I've posted about my last workplace here before, but I was reminded of something that happened while reading another post earlier this week. Apologies in advance if it's too long or doesn't belong here. I had to share somewhere I figured people would appreciate my experience in a toxic workplace. For anyone who needs the warning, this involves 🩸 and ️.
I'm not going to sugarcoat it, I was once a much different person. I used to mock the concept of being “triggered”. Thankfully, I learned quite a bit more about what it truly meant to have a triggering experience and what a trigger really was. Then I realized that I myself had been triggered before and I became much more compassionate and empathetic toward others than I had ever been. I'm not proud of this, but I'm sharing to help introduce the difficulty experience I'm about to recount.
Nearly two years ago, about a year before I left my last job, I was a warehouse guy, which often meant running a forklift to fetch heavy equipment for the installers. One such guy was a man who I'll call Matt. Matt had been diagnosed with a mild cancer, for which he was undergoing chemo, but was still permitted to work by his doctors. Dude was tough.
His single task for the day was to drive out to a customer's business and set some metal cabinets (think the ones under the counter in a bank). My responsibility was to run the forklift the the small auxiliary warehouse, bring them over, and help load them in his truck. As I'm backing out the overhead door with them, I check over my shoulder, and see Mark, sprawled out on the concrete.
My first instinct was to safely stop, drop my load, and go check on him. Which I did. To hell with those cabinets. Matt's breathing is shallow, and others had gathered in the short moment it took me to stop and get there. One guy was on the phone with 911. Another was talking to him, trying to keep him conscious. No one knew how this happened and the only external camera trained on that spot apparently caught nothing.
When I got the word that the ambulance was close by, I ran to meet it and point them in the right direction. I never run. I've got a bum knee. Sometimes it hurts to walk, and I've put on more than a few pounds as a result. But this was a friend's life hanging in the balance. Pain be damned. The paramedics were already looking Matt over when I got back to his side.

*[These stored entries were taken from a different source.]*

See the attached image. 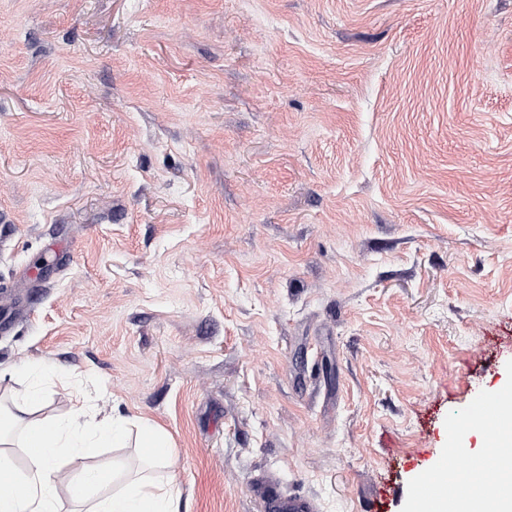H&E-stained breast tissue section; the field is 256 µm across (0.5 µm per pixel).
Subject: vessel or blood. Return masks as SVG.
Masks as SVG:
<instances>
[{"label": "vessel or blood", "instance_id": "obj_1", "mask_svg": "<svg viewBox=\"0 0 512 512\" xmlns=\"http://www.w3.org/2000/svg\"><path fill=\"white\" fill-rule=\"evenodd\" d=\"M482 428L486 436V449L477 456L466 454L459 444L472 428ZM512 431V407L503 403L502 395L474 393L461 415L448 421V446L434 468L421 470L413 490L416 512H432L444 499L456 501L458 512H471L472 503L483 495L512 499V481L502 479L503 464L512 451L502 446L504 435ZM466 466L478 477V484L452 487L446 480L448 471ZM261 512H318L315 501L301 495H284L272 479L251 483Z\"/></svg>", "mask_w": 512, "mask_h": 512}]
</instances>
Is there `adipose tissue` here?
I'll use <instances>...</instances> for the list:
<instances>
[{"label": "adipose tissue", "instance_id": "adipose-tissue-1", "mask_svg": "<svg viewBox=\"0 0 512 512\" xmlns=\"http://www.w3.org/2000/svg\"><path fill=\"white\" fill-rule=\"evenodd\" d=\"M39 387L15 397L0 409V512H60L68 498L78 512H177L174 481L140 477L120 462L100 468H77L73 461L86 448H121L130 438L127 422L92 414L79 392H71L72 407L65 416L41 415L46 386L59 373L39 368ZM137 446L142 459L170 468L173 452L164 430L139 420ZM18 446L29 460L25 471L5 462V450Z\"/></svg>", "mask_w": 512, "mask_h": 512}]
</instances>
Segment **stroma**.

He was still struggling to stay awake. Blood was running out of his ear. We could tell he'd struck his head, but again, no idea how. He responded best to my voice in those moments, so I spoke to him to keep his attention. We had to almost hold him down, because he tried to stand more than once. The man was beating cancer, he wasn't going to give in to whatever this was. The crew got a brace on his neck, put him on a back board, loaded him into the ambulance, and they were off.
Matt was on life support for three days before they determined he was effectively brain-dead. His family made the hard decision to pull the plug, and he was gone. The announcement came via company email when the funeral service would be, and of course, it was during a workday and only a few select people were permitted to take off to attend. I was not one of those people.
I never got to say goodbye, but the owner of the company who spends most of his time either in a vacation home a few states away or managing numerous rental properties as a side hustle? He made an appearance. Other members of the C-suite were there. But me? Nah. There was work to be done. Business as usual. I was then also tasked with opening up the hazmat kit and cleaning his blood from the concrete. Whenever I “had some time”.
I was then asked to provide a statement to an OSHA rep via phone who, as I had been warned, attempted to lead me to make assumptions as to how Matt ended up the way he did. This OSHA rep did not appreciate that I would not speculate, or that I called him out on his leading questions. I asked leadership for a few moments after the call to get some air, and I was told “that's what breaks are for”.
I was so angry after that, I wanted to spit in the faces of every member of upper management, the owner included. I didn't know how to process what had happened, and there was no one at work I felt I could talk to without being told to “man up and move on”. My wife was empathetic, having lost a few coworkers in her time, but never the way that Matt went.
Fast forward to my new job, where the human element is recognized significantly more than any place I've ever worked. I'd been there just a couple of months, and a coworker who I'll call Calvin at the desk next to mine begins to seize. Violently. I don't remember what I did, but whatever it was, it was captured on the camera in the corner of our office. All I remember is that I kept thinking, “I barely know this guy, but I'm not gonna lose him like I lost Matt. Not if I can help it”.
I was told I jumped into action, doing my best to keep Calvin still and from harming himself. After he was off on the ambulance and the adrenaline started to wear off, I took a moment to myself out in the hallway. I did not ask. A teammate who I'll call Ann, came out to check on me. Ann was a combat Marine, wounded in action. She's seen some things. She took a few minutes to talk me down so that I could stop shaking, which I hadn't realized I was doing.
I received praise from the rest of my team, my manager, managers in other departments, and from members of the C-suite whom I'd not yet met. It was nice, but I didn't do it for praise. I did it because my body and brain reacted to a situation I'd had the misfortune to experience before. Calvin and I are now thick as thieves and I couldn't imagine my workday without him.
People say it's a rush, and they're right. However, I'll be just fine if I never have to experience it again. If you've read this all the way through, I thank you.